Of course, such a train of thought might be very fitting for a post here on our blog: what was it like to find my way back into the “old traffic flow” in Austria? Was it necessary to reintegrate or even resocialize me over here? And above all of course: How did it, or how does it still feel for me here now, almost two weeks after my return?
I think my humble attempt to answer this might sound quite unexpected. It’s certainly a “mixed bag” of many things. Perhaps it might even be a bit perplexing for some. The latter is indeed true for me as well. It still is.
The first week felt as if I was actually cozily wrapped in a tired yet vibrant dream of two different worlds. In the second week the “veil of jet-lag” gradually lifted and at the same time the waiting, friendly arms of family, friends, and colleagues gently (and yet too quickly) led me back to the familiar. So seamlessly that I increasingly and more frequently asked myself the doubting question: “Was I ever really away?” Speaking German again, my overall feelings, me reconnecting with work within just a few moments – everything felt as if I had only been away for a weekend, if at all.
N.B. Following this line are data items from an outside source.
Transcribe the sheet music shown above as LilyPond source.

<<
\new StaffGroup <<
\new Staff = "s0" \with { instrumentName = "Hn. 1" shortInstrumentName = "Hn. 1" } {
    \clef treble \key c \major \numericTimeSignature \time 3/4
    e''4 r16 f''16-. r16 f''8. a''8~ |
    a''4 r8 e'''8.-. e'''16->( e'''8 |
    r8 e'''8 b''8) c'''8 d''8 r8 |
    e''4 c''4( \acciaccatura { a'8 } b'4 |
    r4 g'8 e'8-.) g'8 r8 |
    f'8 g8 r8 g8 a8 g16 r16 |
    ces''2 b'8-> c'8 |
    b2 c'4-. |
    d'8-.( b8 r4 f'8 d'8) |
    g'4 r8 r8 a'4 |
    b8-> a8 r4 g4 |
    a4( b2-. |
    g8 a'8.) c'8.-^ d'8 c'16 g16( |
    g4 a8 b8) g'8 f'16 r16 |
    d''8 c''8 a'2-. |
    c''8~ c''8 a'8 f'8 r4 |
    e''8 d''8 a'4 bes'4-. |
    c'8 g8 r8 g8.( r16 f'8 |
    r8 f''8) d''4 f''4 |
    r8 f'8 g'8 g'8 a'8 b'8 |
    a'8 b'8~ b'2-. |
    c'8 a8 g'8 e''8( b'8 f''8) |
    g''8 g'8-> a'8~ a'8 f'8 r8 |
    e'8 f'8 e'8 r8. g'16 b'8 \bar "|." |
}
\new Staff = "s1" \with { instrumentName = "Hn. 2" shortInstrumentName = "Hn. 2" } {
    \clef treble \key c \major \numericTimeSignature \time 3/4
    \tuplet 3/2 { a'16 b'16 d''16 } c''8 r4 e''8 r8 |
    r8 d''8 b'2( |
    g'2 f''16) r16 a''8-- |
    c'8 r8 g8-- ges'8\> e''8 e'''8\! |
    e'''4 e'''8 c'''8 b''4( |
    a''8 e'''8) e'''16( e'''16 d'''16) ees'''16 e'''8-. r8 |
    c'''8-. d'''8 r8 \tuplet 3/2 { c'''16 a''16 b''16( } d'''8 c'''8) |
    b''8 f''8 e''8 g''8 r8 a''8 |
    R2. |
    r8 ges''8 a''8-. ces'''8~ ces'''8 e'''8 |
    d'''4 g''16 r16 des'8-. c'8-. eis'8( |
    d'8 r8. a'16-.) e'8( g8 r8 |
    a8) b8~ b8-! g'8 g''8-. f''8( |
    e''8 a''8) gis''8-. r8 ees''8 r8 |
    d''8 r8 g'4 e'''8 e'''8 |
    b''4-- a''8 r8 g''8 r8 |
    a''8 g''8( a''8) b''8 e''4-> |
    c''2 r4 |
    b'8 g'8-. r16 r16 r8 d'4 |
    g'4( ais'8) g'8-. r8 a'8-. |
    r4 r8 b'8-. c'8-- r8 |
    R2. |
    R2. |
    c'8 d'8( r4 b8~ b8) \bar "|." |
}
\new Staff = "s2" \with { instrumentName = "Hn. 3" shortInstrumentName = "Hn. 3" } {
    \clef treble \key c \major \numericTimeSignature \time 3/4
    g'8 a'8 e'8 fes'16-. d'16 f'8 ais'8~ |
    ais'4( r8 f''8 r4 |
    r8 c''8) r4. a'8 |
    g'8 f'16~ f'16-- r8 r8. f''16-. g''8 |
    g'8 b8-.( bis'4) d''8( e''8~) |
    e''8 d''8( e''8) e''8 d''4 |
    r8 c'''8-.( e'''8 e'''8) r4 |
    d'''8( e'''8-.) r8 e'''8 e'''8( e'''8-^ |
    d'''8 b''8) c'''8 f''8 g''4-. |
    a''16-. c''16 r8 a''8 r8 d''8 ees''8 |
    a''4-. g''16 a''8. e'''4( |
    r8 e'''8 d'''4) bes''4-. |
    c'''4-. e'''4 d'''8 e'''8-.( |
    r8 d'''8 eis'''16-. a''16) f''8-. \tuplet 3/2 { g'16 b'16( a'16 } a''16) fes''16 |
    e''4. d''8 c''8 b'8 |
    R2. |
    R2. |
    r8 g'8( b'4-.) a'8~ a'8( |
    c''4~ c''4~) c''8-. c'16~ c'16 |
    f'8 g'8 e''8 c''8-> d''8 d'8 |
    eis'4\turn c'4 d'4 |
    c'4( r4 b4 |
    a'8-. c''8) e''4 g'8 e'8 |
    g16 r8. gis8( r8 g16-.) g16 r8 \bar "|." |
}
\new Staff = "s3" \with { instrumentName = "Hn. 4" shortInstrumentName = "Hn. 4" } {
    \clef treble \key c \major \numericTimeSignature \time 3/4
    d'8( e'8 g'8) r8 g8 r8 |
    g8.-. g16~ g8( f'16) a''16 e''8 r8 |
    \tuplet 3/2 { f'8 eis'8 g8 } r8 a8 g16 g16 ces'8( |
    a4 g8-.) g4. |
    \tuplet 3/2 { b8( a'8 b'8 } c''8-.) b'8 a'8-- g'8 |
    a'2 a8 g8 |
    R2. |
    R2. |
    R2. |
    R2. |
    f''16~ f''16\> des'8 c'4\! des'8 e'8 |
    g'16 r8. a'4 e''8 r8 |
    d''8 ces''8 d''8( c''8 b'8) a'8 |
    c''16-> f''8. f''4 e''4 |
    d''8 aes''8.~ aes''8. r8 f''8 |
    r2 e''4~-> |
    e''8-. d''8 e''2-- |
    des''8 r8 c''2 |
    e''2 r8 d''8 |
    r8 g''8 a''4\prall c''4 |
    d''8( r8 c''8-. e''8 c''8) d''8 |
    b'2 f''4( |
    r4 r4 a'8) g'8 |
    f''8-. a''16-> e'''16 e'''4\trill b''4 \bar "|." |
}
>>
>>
As much as life here has progressively and gently wrapped its arms around me again it would be all too easy to assume that the old and ordinary is filling out every inch of my mind again. As deeply as I sometimes believe I am stuck in this sad doubt of “Was I ever really away?” it’s the smallest of things that can so suprisingly and effortlessly catapult me out of that situation again. Things like a simple roundabout sign near my working place that instantly reminds me of the – so called – rotary near Wakefield. A local friend named Georg, who immediately reminds me of all the Georges I had the pleasure of briefly meeting in America. A typical wooden fence from over here which inevitably makes me think of the Rhode Island, the Atlantic and those beloved fences at the beaches, by the sea. And of course: every time I write to Sarah or, as it happened past week, when I read her latest blog post about Murphy’s Law and the Sons of Liberty Distillery – a place we might not have visited (yet) but one to which we have been “that close”, only a few weeks ago! It’s these seemingly “small” things and moments of everyday life over here in Austria that always trigger such unexpectedly big memories, big smiles, so much warmth and – not to forget – such huge inspiration inside of me!
Life is constant change and learning. That’s what they say. I want to add wonder to that. As a thinker and dreamer, as a reflector of feelings and a travelling man I probably need an entirely new category for such a kind of experience and journey now: when the distant felt and still feels very close and personally familiar – so close and familiar that my own mind seems to make no big difference to the actual near, letting all those big memories slumber quite inconspicuously along all the others inside my mind. I am curious to see how my answer to this topic and this journey might change over time. I am certain it will, many times maybe. Fascinating, how a human’s mind works.